Baby - Juvenile Iguanas

Calcium powder - 3 days per week

Multivitamin powder - 1 day per week

Only supplement every other day, never consecutive days, and only use a small pinch of supplement powder each feeding. See below for supplements.


Green Iguana Water

Green Iguanas need a constant water source made available for them. Younger Iguanas may have issues finding their water, though, so you should offer them water using a spray bottle daily to ensure that they stay well hydrated. Bathing them a couple of times per week can also help as they can drink in the bath.

Providing them with a water dish, you should use one that is big enough for them to bathe in so it can fit their entire body. It may be useful for you to physically place them inside their water dish if they don't seem to get into it themselves to show them how to find it. Iguanas are great swimmers and will enjoy going in the water. Usually, tap water is fine, but if your area has particularly bad water or if you are not sure, then you can always treat the water before using it to make sure. See below for a product that you can use.



Reptile Supply - January 6, 2023

Hi Helen — If you didn’t find this article helpful, we recommend that you read our excellent green iguana care sheet for the answer to your question: https://reptilesupply.com/blogs/care-sheets/how-to-care-for-your-green-iguana

Helen - January 6, 2023

Please send me a list of staple foods that I can feed my iguana that are safe for him to eat on a regular basis

Reptile Supply - August 8, 2022

Hi Dee — This feeding list was generated based on the sources we used for research while writing the article. Keep in mind that the foods listed under “rare” are not necessarily “bad,” just not as good for your iguana as others. Generally speaking, an iguana’s diet should be primarily leafy greens, with flowers and vegetables as a supplement, and fruit as an occasional treat. It sounds like you have a great variety going! If you’re not already using TheTortoiseTable.org.uk as a reference for which greens might be safe to add to your iguana’s diet, we highly recommend doing so.
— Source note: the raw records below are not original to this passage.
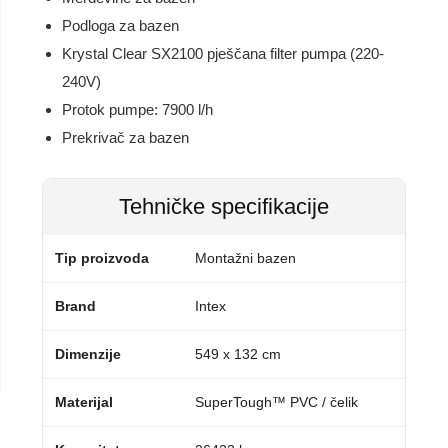
Podloga za bazen
Krystal Clear SX2100 pješčana filter pumpa (220-
240V)
Protok pumpe: 7900 l/h
Prekrivač za bazen
Tehničke specifikacije
Tip proizvoda
Montažni bazen
Brand
Intex
Dimenzije
549 x 132 cm
Materijal
SuperTough™ PVC / čelik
Dee Flynn - August 8, 2022

Why are peas and green beans on the rare list? And courgettes (zucchini). I have seen them on other lists and feed them regularly along with carrot to my iguana. She loves them. I also feed dandelion, alfalfa, violet leaf, hollyhock and hosta leaf, plaintain, lamb’s quarters, pigweed (amaranth), clover, some kale, some lettuce, collards, basil, mint, cilantro, occasionally rose leaf and petals, nasturtium, purslane. I’ve tried clover flowers, hollyhock flowers, rose petals, daylily petals, but she doesn’t seem to eat flowers very well. I did try feeding her the pelleted juvenile iguana food when I purchased her a year ago, but even moistened she isn’t a fan. This is my second iguana – I inherited a 13 year-old iguana several years back. The owner assured my “spring mix” was an adequate diet. I did supplement with a wider variety of greens, especially dandelion and alfalfa. Ziggy lived another 5 years and was over 4 foot long when he died. Thanks for taking time to answer my questions – I’ve never raised an iguana from the juvenile stage. Zelda is growing well. I have sprinkled her food with some Reptivite daily though not at the quantity recommended.

Dubia.com - July 28, 2022

Hi Jamie — Timothy hay can be used as a bedding in a pinch, but it’s not the best choice for this application. Please see our green iguana care sheet for our recommendations: https://reptilesupply.com/blogs/care-sheets/how-to-care-for-your-green-iguana

Jeanette - July 28, 2022

Tysm this helps a lot for me

Jamie Williams - July 28, 2022

I found myself iguana sitting for my son n law,AND I HAVE A QUESTION, IS TIMOTHY HAY,OK FOR BEDDING ATHENA?,OUR IGUANA, S NAME!

Reptile Supply - March 24, 2021

Hi Kim — Chinese cabbage is a “sometimes” food.

Kim - March 24, 2021

Is Chinese Cabbage good , bad, sometimes, or never?

Reptile Supply - March 22, 2021

Hi Zachary — Although “green” is in their common name, the species “Iguana iguana” has a variety of colors available, including green, red/orange, yellow (albino), and aqua blue.